Doch in der vergangenen Woche kam die Ernüchterung: Tech-Titel verloren an der Börse insgesamt 950 Milliarden US-Dollar an Wert. Das ist so viel, wie die neun größten DAX-Konzerne zusammen auf die Börsenwaage bringen. Das ist nach Einschätzung von Oliver Roth ein Risiko. Roth leitet den Handel für Oddo BHF Corporates & Markets in Frankfurt: "Da gibt es eine große Klumpenbildung. Fakt ist aber auch, dass viele diese Unternehmen sich auf KI projizieren und da ist noch viel, was erreicht werden kann. Hier steigen die Investitionen."
In Deutschland beeinflusst die Industrie die Kurse
Auch am Deutschen Aktienmarkt machen nur wenige Titel Kurse, wie man hier an der Börse sagt. Das bedeutet: Nur wenige Aktien ziehen mit ihren Kursgewinnen den Markt nach oben oder drücken - bei Verlusten - den gesamten Index ins Minus. Hierzulande im DAX sind es nicht so sehr Technologiewerte, sondern klassische Industrie-Unternehmen. Denn diese großen Unternehmen machen die meisten Umsätze auf dem globalen Markt. Und der läuft zunehmend besser.
Für Analyst Roth ist wichtig, dass die Konjunktur auch in Deutschland und Europa an Fahrt aufnimmt, aber er denkt dabei vor allem schon an das kommende Jahr: "Da spielen wir ein neues Spiel nämlich Wachstum sowohl in Europa wie auch mehr Dynamik in den USA. Das zumindest ist die Erwartung und die macht die Musik."
Positive Signale aus der deutschen Wirtschaft
Tatsächlich mehren sich die Signale, dass sich die Wirtschaft hierzulande sukzessive erholt: So zeigte der ifo-Geschäftsklima-Index, dass die deutschen Unternehmen vor allem die Aussichten für die kommenden sechs Monate besser als bisher beurteilen. "Von nun an sollte die deutsche Wirtschaft wieder wachsen, nachdem sich die Unternehmen an die höheren Leitzinsen gewöhnt haben und die Energiekosten wieder gefallen sind", erklärte Jörg Krämer, Chefvolkswirt der Commerzbank.
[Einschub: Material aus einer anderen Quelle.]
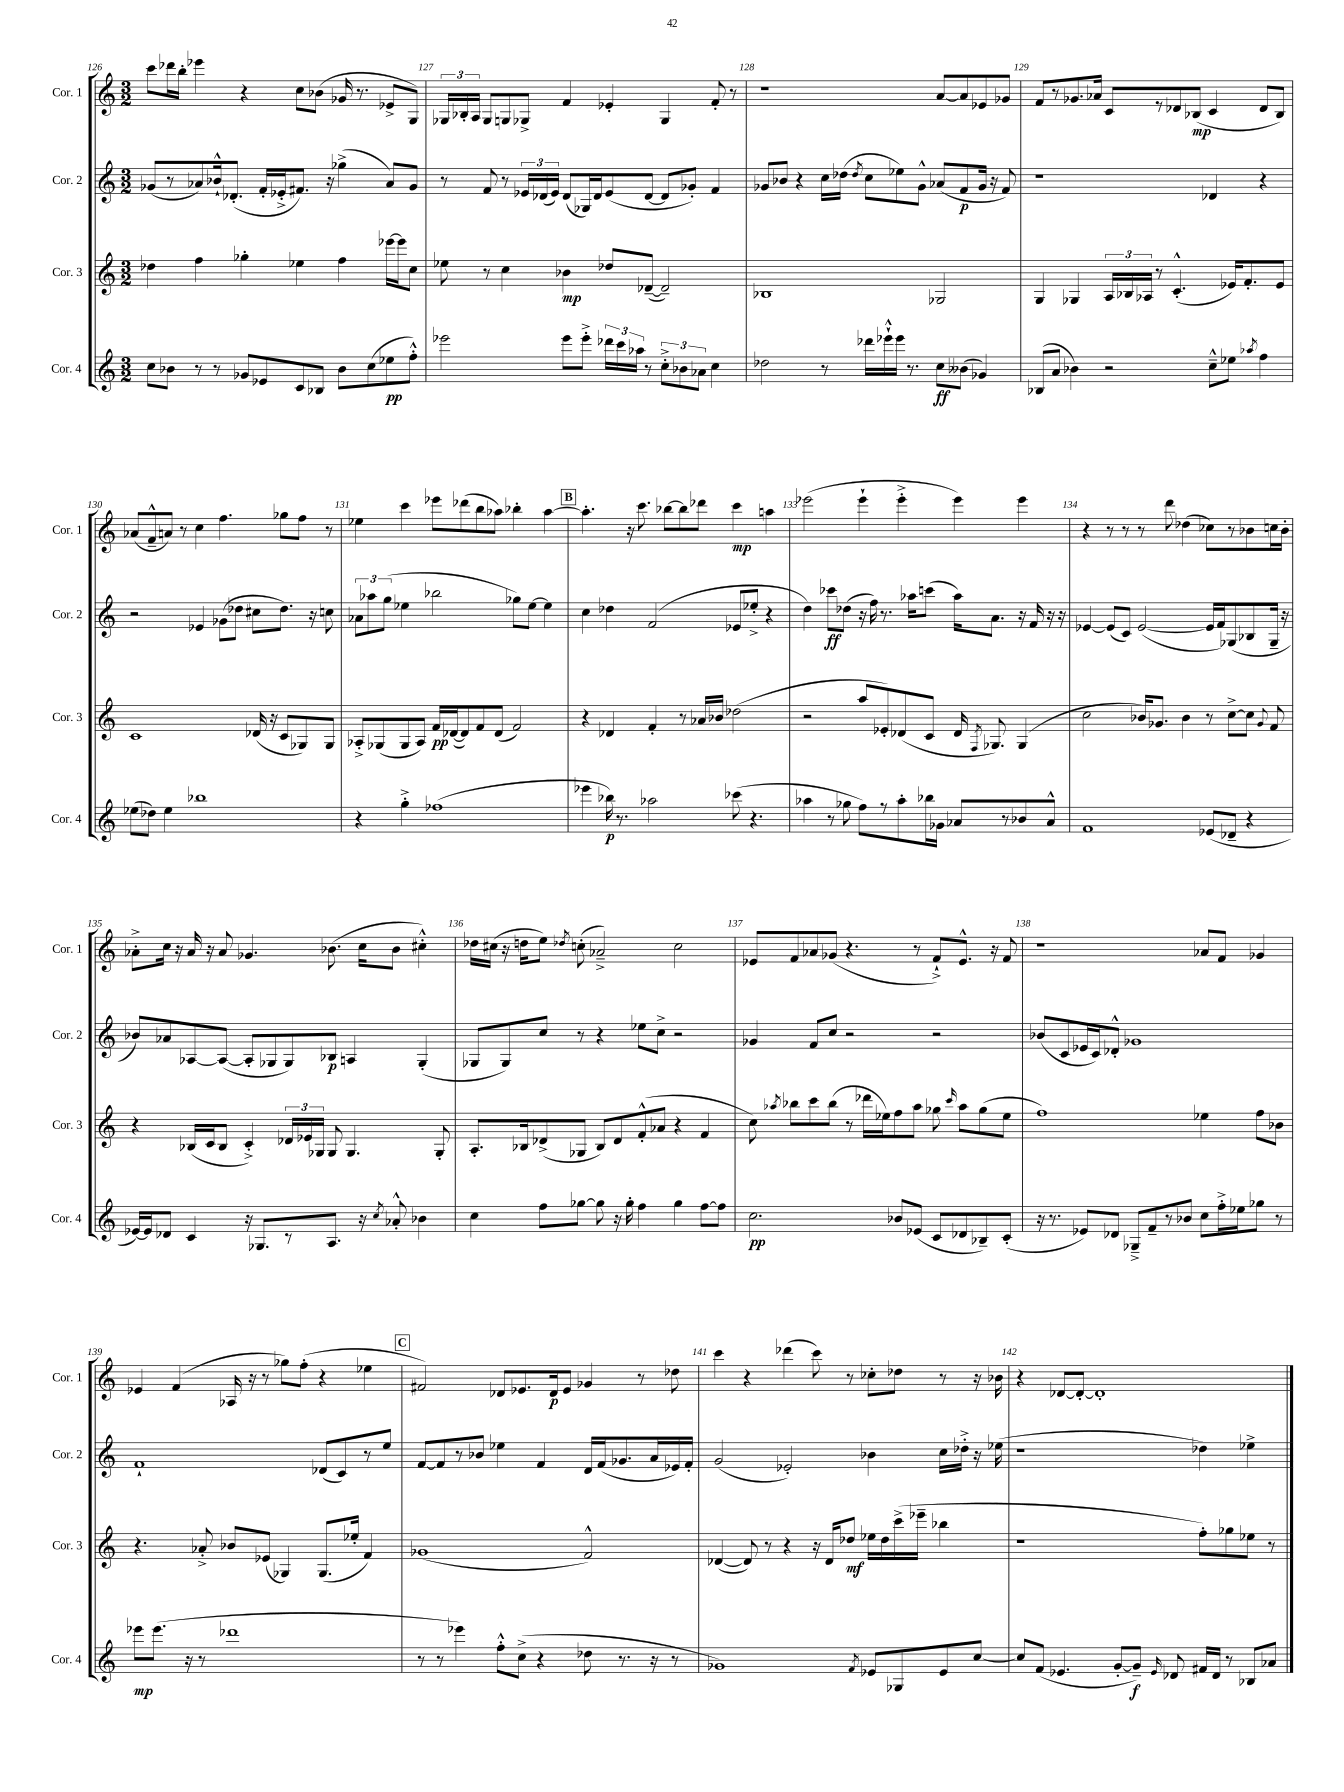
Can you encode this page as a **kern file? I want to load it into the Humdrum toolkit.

**kern	**kern	**kern	**kern
*staff4	*staff3	*staff2	*staff1
*clefG2	*clefG2	*clefG2	*clefG2
*k[]	*k[]	*k[]	*k[]
*M3/2	*M3/2	*M3/2	*M3/2
8cc	4dd-	(8g-	8ccc
8b-	.	8r	16ddd-
.	.	.	16bb'
8r	4ff	8a-)	4eee-
8r	.	16b-`^^	.
.	.	(8.d-'	.
8g-	4gg-'	.	4r
8e-	.	16f'	.
.	.	16e-'^	.
8c	4ee-	8.f#)	8cc
8B-	.	.	(8b-
.	.	16r	.
8b-	4ff	(4gg-^	16g-
.	.	.	8.r
(8cc	.	.	.
8ee-	[16eee-	8a-)	8e-^
.	16eee-]	.	.
8ff'^^)	8cc	8g-	8G)
=	=	=	=
2eee-	8ee-	8r	24G-
.	.	.	24B-'
.	.	.	24A
.	8r	8f	8G-
.	4cc	8r	8G
.	.	24e-	8G-^
.	.	(24d-	.
.	.	24e-)	.
8eee-	4b-	(8d-	4f
8eee-'^	.	16G-)	.
.	.	16d-	.
24ddd-	8dd-	(8e-	4e-'
24ccc	.	.	.
24aa-	.	.	.
8r	([8d-~	[8d-	.
12cc'^	2d-~])	8d-]	4G-
12b-	.	.	.
.	.	8g-')	.
12a-	.	.	.
4cc	.	4f	8f'
.	.	.	8r
=	=	=	=
2dd-	1B-	8g-	1r
.	.	8b-	.
.	.	4r	.
8r	.	16cc	.
.	.	(16dd-	.
.	.	8qdd-	.
16ddd-	.	8cc	.
16eee-`^^	.	.	.
16eee-	.	8ee-)	.
8.r	.	.	.
.	.	8g-^^	.
8cc	2G-	(8a-	[8a
(8b--	.	8f	8a]
4g-)	.	16g-	8e-
.	.	16r	.
.	.	8f)	8g-
=	=	=	=
(8B-	4G	1r	8f
8a	.	.	8r
4b-)	4G-	.	8.g-
.	.	.	16a-
2r	24A	.	8c
.	24B-	.	.
.	24A-	.	.
.	8r	.	8r
.	(4.c'^^	.	8d-
.	.	.	(8B-
8cc~^^	.	4d-	4c
8ee-	16e-)	.	.
.	8.f'	.	.
8qaa-	.	.	.
4ff	.	4r	8d-
.	8e-	.	8B-)
=	=	=	=
(8ee-	1c	2r	(8a-
8dd-)	.	.	8f~^^
4ee-	.	.	8a)
.	.	.	8r
1bb-	.	4e-	4cc
.	.	(8g-	4.ff
.	.	8dd-	.
.	(16d-	8cc#	.
.	16r	.	.
.	8c	8.dd-)	8gg-
.	8G-)	.	8ff
.	.	16r	.
.	8G-	8cc	8r
=	=	=	=
4r	8A-'^	12a-	4ee-
.	.	12aa-	.
.	(8G-	.	.
.	.	(12gg	.
4gg'^	8G-	4ee-	4ccc
.	8A-)	.	.
(1ff-	16f	2bb-	8eee-
.	([16d-	.	.
.	8d-])	.	(8ddd-
.	8f	.	8bb
.	(8d-	.	8aa-)
.	2f)	8gg-)	4bb-'
.	.	[8ee-	.
.	.	4ee-]	[4aa-
=	=	=	=
4eee-	4r	4cc	4.aa-']
16bb-)	4d-	4dd-	.
8.r	.	.	.
.	.	.	16r
.	.	.	8.ccc
2aa-	4f'	(2f	.
.	.	.	[8bb-
.	8r	.	8bb-]
.	16a-	.	8ddd-
.	16b-	.	.
(8ccc-	(2dd-	8e-	4ccc
4.r	.	8ee-'^	.
.	.	4r	4aa
=	=	=	=
4aa-	2r	4dd)	(2eee-
8r	.	8ccc-	.
8gg-	.	(8dd-	.
8ff)	8aa	16r	4eee-`
.	.	16ff)	.
8r	8e-')	8.r	.
8aa-'	(8d-	.	4eee-'^
.	.	16aa-	.
16bb-	8c	(8ccc	.
16g-	.	.	.
8a-	16d-	16aa-)	4eee-)
.	8qF	.	.
.	8.G-)	8.a	.
8r	.	.	.
8b-	(4G-	16r	4eee-
.	.	16f	.
8a-^^	.	16r	.
.	.	16r	.
=	=	=	=
1f	2cc	[4e-	4r
.	.	(8e-]	8r
.	.	8c)	8r
.	16b-)	([2e-	8r
.	8.g-	.	.
.	.	.	8ddd
.	4b-	.	(4dd-
(8e-	8r	16e-]	8cc-)
.	.	16f)	.
8d-~	[8cc^	(8G-	8r
4r	8cc]	8B-	8b-
.	8qqg-	.	.
.	8f	16G-~	16cc
.	.	16r	16b-'
=	=	=	=
[16e-)	4r	8b-)	8a-'^
16e-]	.	.	.
8d-	.	8a-	16cc
.	.	.	16r
4c	(16B-	[8A-	16a-
.	16c	.	16r
.	8B-	(8A-_	8a-
16r	4c'^)	8A-']	4.g-
8.G-	.	.	.
.	.	8G-	.
8r	24d-	8G-)	.
.	24e-	.	.
.	24G-	.	.
8.A	8G-	8B-	(8.b-
.	4.G-	4A	.
16r	.	.	16cc
8qcc	.	.	.
8a-'^^	.	.	8b-
4b-	.	(4G-'	4cc#'^^)
.	8G-'	.	.
=	=	=	=
4cc	8.A'	8G-	16dd-
.	.	.	(16cc#
.	.	8G-)	16r
.	16B-	.	16dd
8ff	(8d-^	8cc	8ee)
.	.	.	8qdd-
[8gg-	8G-	8r	(8cc'
8gg-]	8B-)	4r	2a-~^)
16r	8d-	.	.
16gg-'	.	.	.
4ff	(8f'^^	8ee-	.
.	8a-	8cc^	.
4gg-	4r	2r	2cc
[8ff	4f	.	.
8ff]	.	.	.
=	=	=	=
2.cc	8cc)	4g-	8e-
.	8qaa-	.	.
.	8bb-	.	8f
.	8ccc	8f	8a-
.	(8bb-	8cc	(8g-
.	8r	2r	4.r
.	16ddd-	.	.
.	16ee-)	.	.
8b-	8ff	.	.
(8e-	8aa-	.	8r
8c	8gg-	2r	8f`^)
.	16qqccc	.	.
8d-	8aa-	.	8.e-^^
8B-~)	(8gg-	.	.
.	.	.	16r
(8c'	8ee-	.	8f
=	=	=	=
16r	1ff)	(8b-	1r
8.r	.	.	.
.	.	8c	.
8e-)	.	16e-	.
.	.	16c)	.
8d-	.	8d-'^^	.
8G-~^	.	1g-	.
8f~	.	.	.
8r	.	.	.
8b-	.	.	.
8cc	4ee-	.	8a-
16ff'^	.	.	8f
16ee-	.	.	.
8gg-	8ff	.	4g-
8r	8b-	.	.
=	=	=	=
8eee-	4.r	1f`	4e-
(8.eee-	.	.	.
.	.	.	(4f
16r	.	.	.
8r	8a-'^	.	.
1ddd-	8b-	.	16A-
.	.	.	16r
.	(8e-	.	8r
.	4G-)	.	8gg-)
.	.	.	(8ff'
.	(8.G-	(8d-	4r
.	.	8c)	.
.	16ee-'	.	.
.	4f)	8r	4ee-
.	.	8ee	.
=	=	=	=
8r	(1g-	[8f	2f#)
8r	.	8f]	.
4eee-)	.	8r	.
.	.	8b-	.
8ff'^^	.	4ee-	8d-
(8cc^	.	.	8.e-
4r	.	4f	.
.	.	.	16d-
.	.	.	8e-
8dd-	2f^^)	16d	4g-
.	.	(16f	.
8.r	.	8.g-	.
.	.	.	8r
16r	.	16a	.
8r	.	16e-)	8dd-
.	.	16f'	.
=	=	=	=
1g-)	([4d-	(2g	4ccc
.	8d-])	.	4r
.	8r	.	.
.	4r	2e-')	(4ddd-
.	16r	.	8ccc)
.	16d-	.	.
.	8dd-	.	8r
8qf	.	.	.
8e-	16ee-	4b-	8cc-'
.	16dd-	.	.
8G-	(16ccc^	.	8dd-
.	16eee-~	.	.
8e-	4bb-	16cc	8r
.	.	16dd-'^	.
[8cc	.	16r	16r
.	.	(16ee-	16b-
=	=	=	=
8cc]	1r	1r	4r
(8f	.	.	.
4.e-	.	.	[8d-
.	.	.	8d-'_
.	.	.	1d-']
[8g'	.	.	.
8g~])	.	.	.
16qqe-	.	.	.
8d-	.	.	.
16f#	8ff')	4dd-)	.
16d-	.	.	.
8r	8gg-	.	.
8B-	8ee-	4ee-^	.
8a-	8r	.	.
==	==	==	==
*-	*-	*-	*-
In der Berichtssaison liefern Unternehmen wie die Deutsche Bank, die Deutsche Börse oder Adidas solide Ergebnisse, wenngleich andere Unternehmen wie Sartorius noch straucheln. Auch die Stimmung der Verbraucher steigt. Viele erhalten höhere Einkommen und sind deshalb bereit, auch wieder mehr Geld auszugeben.
In Europa müssen die Zinsen runter
Erwartungen, Aussichten, Zukunft: Das sind wichtige Kurstreiber. Starker konjunktureller Gegenwind, eine schleppende Wirtschaftsentwicklung würde hingegen gegen Aktien sprechen. In Europa ist außerdem eine wichtige Voraussetzung, so Finanzmarktexperte Roth, dass die Zinsen sinken: "Man könnte sich auch ein anderes Szenario vorstellen. Das würde alles, was bislang eingepreist wäre, über den Haufen werfen. Grundsätzlich glaube ich aber an einen robusten Aktienmarkt."
Die Erfahrung zeigt: Auf lange Sicht sind Kursverluste von zehn Prozent alle sechs Monate normal. So viel hat der deutsche Aktienmarkt von seinem Rekordhoch noch nicht eingebüßt. Seit Jahresbeginn ist er immer noch gut acht Prozent im Plus.
Fazit: Noch prägen Inflation, eine schwache wirtschaftliche Lage und hohe Zinsen das Geschehen. Doch der Blick in die Zukunft ist positiver. Kommt die Wirtschaft mehr und mehr in Fahrt, haben auch Aktien womöglich wieder Konjunktur.